Saved data entries:
+++++
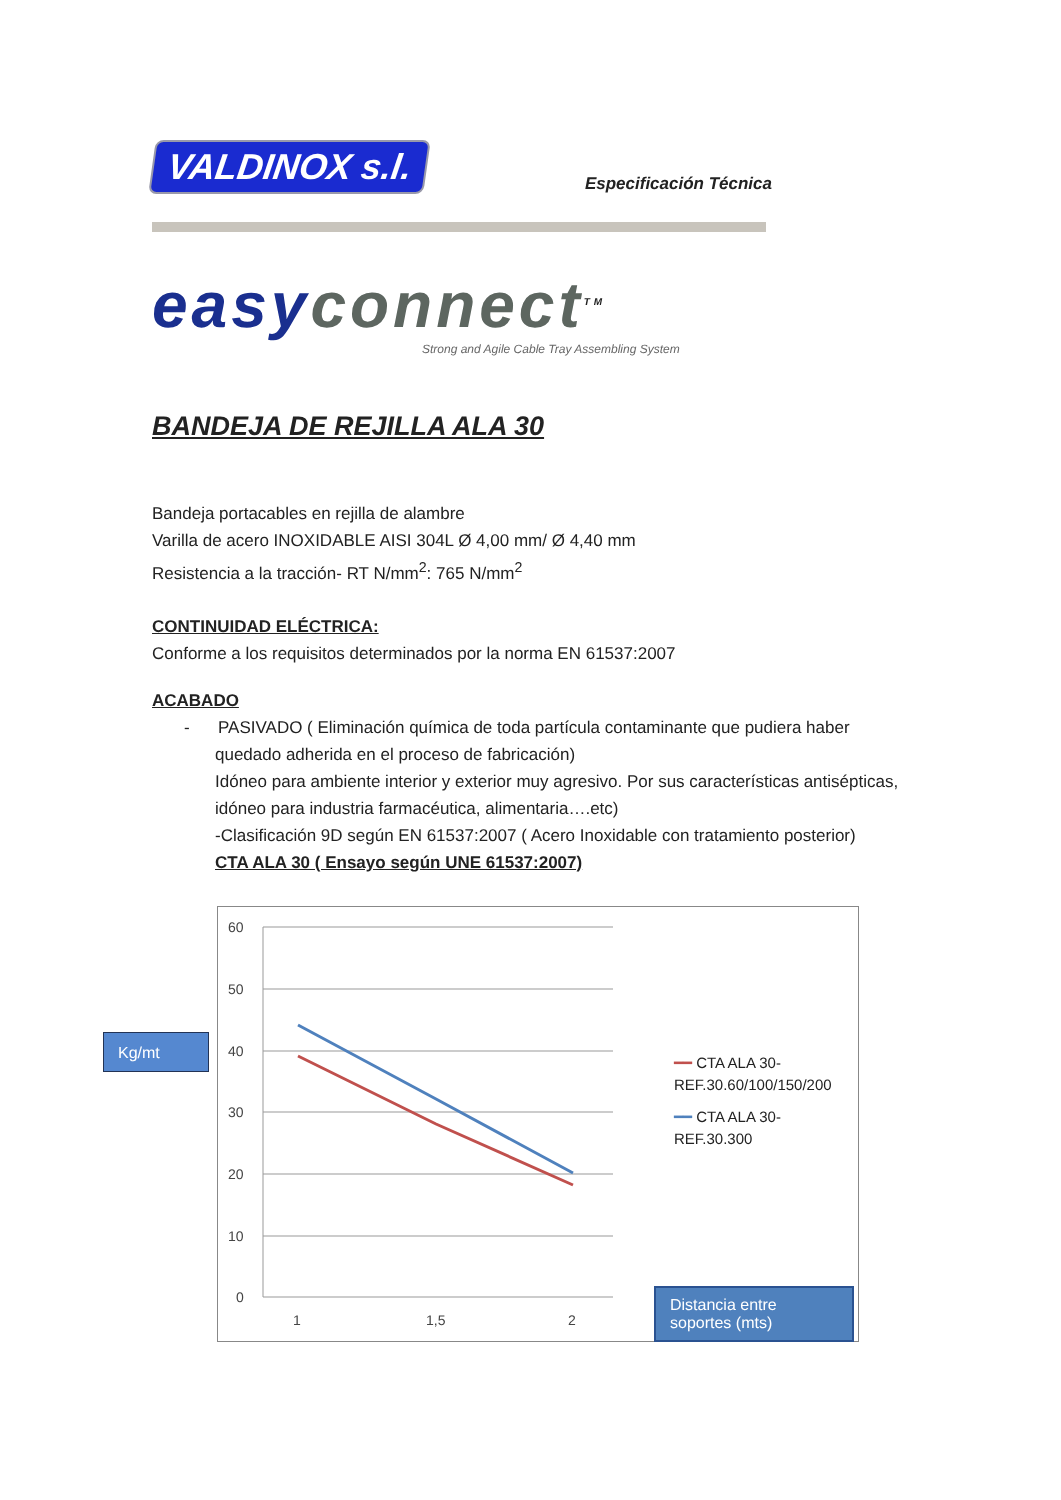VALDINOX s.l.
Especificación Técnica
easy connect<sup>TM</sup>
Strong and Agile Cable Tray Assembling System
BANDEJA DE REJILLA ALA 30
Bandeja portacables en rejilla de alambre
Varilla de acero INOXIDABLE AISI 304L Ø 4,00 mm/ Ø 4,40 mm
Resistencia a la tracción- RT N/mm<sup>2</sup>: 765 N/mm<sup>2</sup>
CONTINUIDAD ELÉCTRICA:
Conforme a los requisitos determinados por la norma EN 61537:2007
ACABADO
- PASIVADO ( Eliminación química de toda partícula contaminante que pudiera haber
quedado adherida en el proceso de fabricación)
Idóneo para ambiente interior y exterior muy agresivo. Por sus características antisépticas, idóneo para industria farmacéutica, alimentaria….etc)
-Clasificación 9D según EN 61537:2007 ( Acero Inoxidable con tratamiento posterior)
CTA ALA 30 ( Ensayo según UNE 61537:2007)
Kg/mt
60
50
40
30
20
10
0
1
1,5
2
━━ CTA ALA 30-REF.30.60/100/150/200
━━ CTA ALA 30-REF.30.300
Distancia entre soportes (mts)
+++++
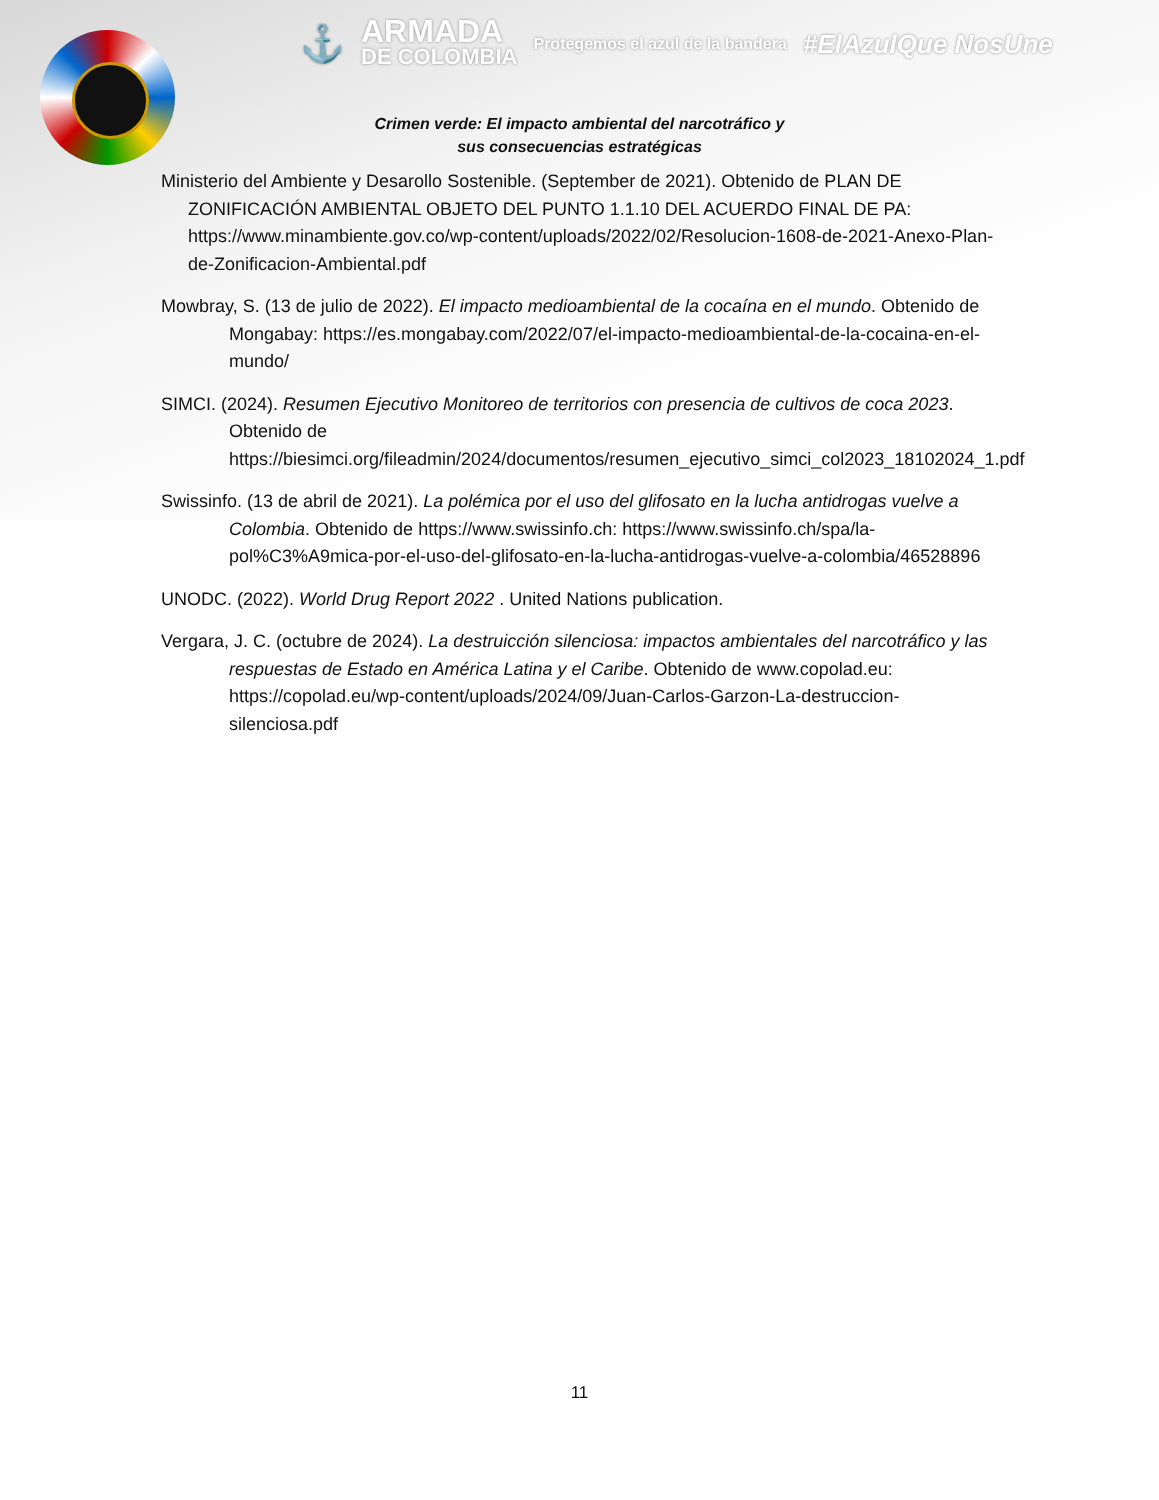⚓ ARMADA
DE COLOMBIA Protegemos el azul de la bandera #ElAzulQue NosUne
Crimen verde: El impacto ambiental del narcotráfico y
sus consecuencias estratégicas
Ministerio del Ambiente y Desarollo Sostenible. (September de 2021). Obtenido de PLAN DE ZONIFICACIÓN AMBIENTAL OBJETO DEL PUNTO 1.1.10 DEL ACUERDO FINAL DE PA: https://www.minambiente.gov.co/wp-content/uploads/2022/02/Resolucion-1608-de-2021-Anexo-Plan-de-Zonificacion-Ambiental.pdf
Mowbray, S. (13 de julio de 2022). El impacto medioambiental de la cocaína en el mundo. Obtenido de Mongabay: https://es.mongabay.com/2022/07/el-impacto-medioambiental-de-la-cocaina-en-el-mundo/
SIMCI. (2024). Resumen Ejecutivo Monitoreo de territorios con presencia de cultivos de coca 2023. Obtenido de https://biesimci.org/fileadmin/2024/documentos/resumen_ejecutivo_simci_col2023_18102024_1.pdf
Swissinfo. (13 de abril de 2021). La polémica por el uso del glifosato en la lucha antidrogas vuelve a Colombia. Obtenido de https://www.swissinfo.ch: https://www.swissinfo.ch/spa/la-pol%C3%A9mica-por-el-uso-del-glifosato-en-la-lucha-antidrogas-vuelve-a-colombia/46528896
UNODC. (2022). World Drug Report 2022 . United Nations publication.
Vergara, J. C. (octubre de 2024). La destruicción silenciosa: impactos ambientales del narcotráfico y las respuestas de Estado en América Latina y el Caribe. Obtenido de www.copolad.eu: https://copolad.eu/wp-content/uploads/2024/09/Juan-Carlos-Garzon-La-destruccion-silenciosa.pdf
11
+++++
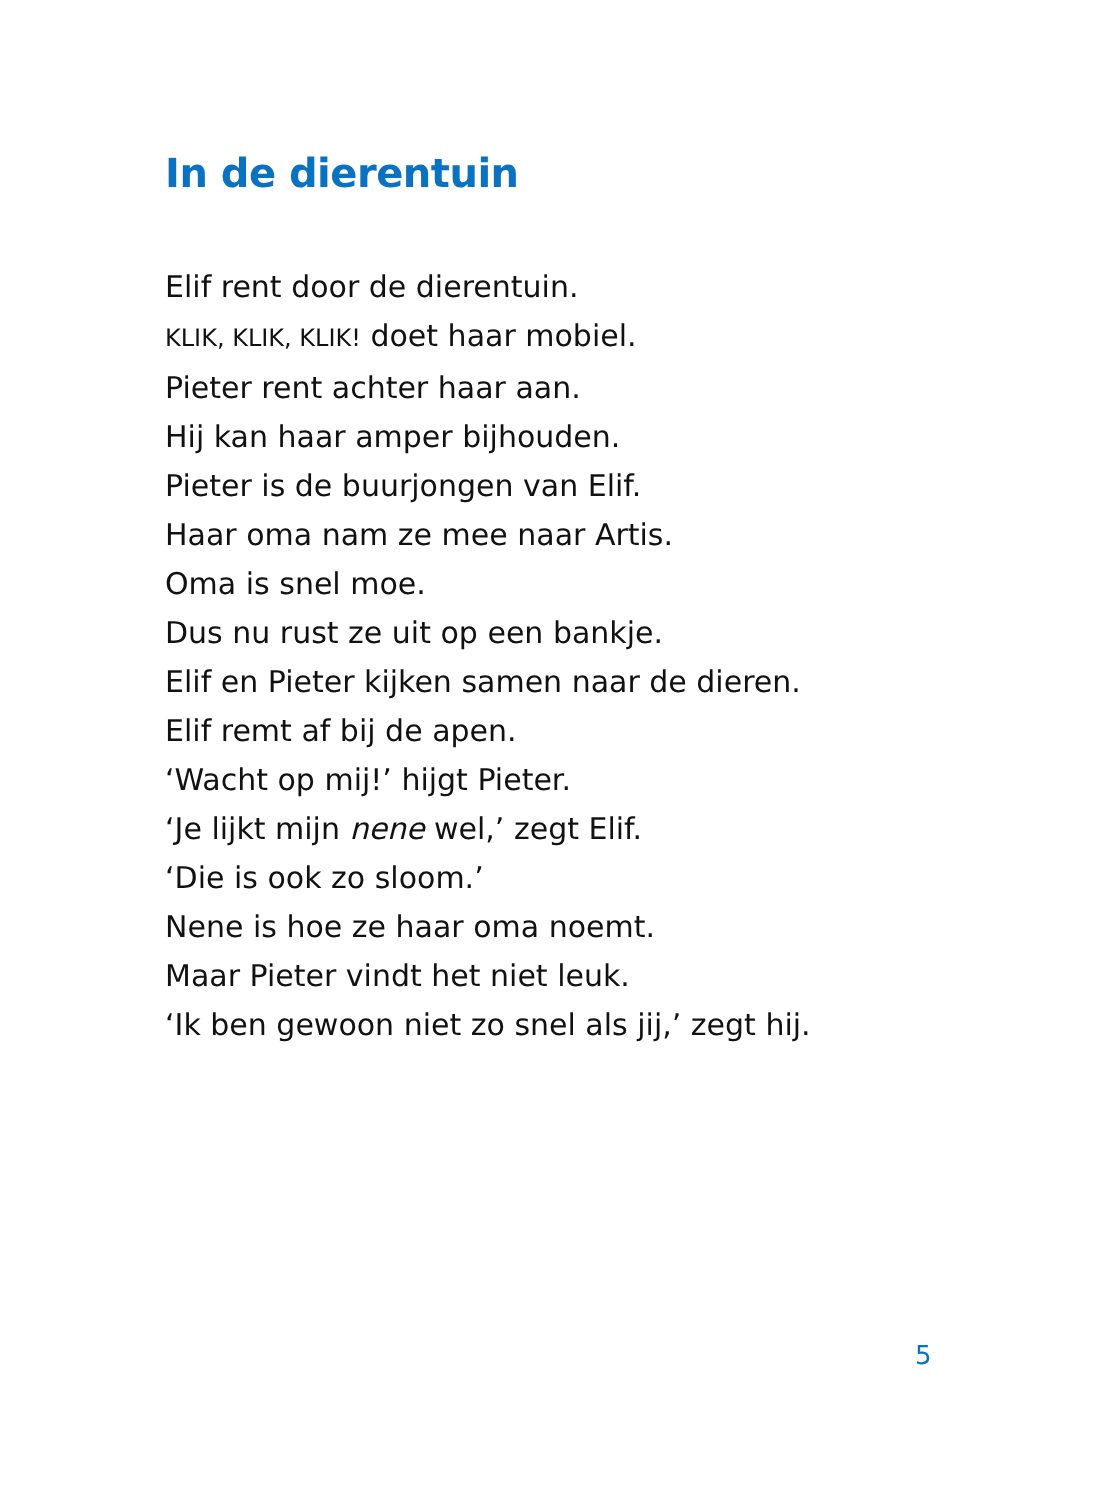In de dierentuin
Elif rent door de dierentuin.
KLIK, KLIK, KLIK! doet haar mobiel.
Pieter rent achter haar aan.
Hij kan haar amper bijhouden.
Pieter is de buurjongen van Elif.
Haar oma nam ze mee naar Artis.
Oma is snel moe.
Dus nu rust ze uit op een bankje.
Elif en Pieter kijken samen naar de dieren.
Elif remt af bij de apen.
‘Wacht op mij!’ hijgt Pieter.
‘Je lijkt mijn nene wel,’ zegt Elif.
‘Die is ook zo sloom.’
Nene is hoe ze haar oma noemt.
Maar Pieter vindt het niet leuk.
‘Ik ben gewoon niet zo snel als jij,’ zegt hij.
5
+++++
What the exercise asks - With the pictures removed from your copy, retype the lines above from the one that contains "VALDINOX s.l." through the one that contains "Distancia entre soportes (mts)", exactly.

Solution to this task -
VALDINOX s.l.
Especificación Técnica
easy connect<sup>TM</sup>
Strong and Agile Cable Tray Assembling System
BANDEJA DE REJILLA ALA 30
Bandeja portacables en rejilla de alambre
Varilla de acero INOXIDABLE AISI 304L Ø 4,00 mm/ Ø 4,40 mm
Resistencia a la tracción- RT N/mm<sup>2</sup>: 765 N/mm<sup>2</sup>
CONTINUIDAD ELÉCTRICA:
Conforme a los requisitos determinados por la norma EN 61537:2007
ACABADO
- PASIVADO ( Eliminación química de toda partícula contaminante que pudiera haber
quedado adherida en el proceso de fabricación)
Idóneo para ambiente interior y exterior muy agresivo. Por sus características antisépticas, idóneo para industria farmacéutica, alimentaria….etc)
-Clasificación 9D según EN 61537:2007 ( Acero Inoxidable con tratamiento posterior)
CTA ALA 30 ( Ensayo según UNE 61537:2007)
Kg/mt
60
50
40
30
20
10
0
1
1,5
2
━━ CTA ALA 30-REF.30.60/100/150/200
━━ CTA ALA 30-REF.30.300
Distancia entre soportes (mts)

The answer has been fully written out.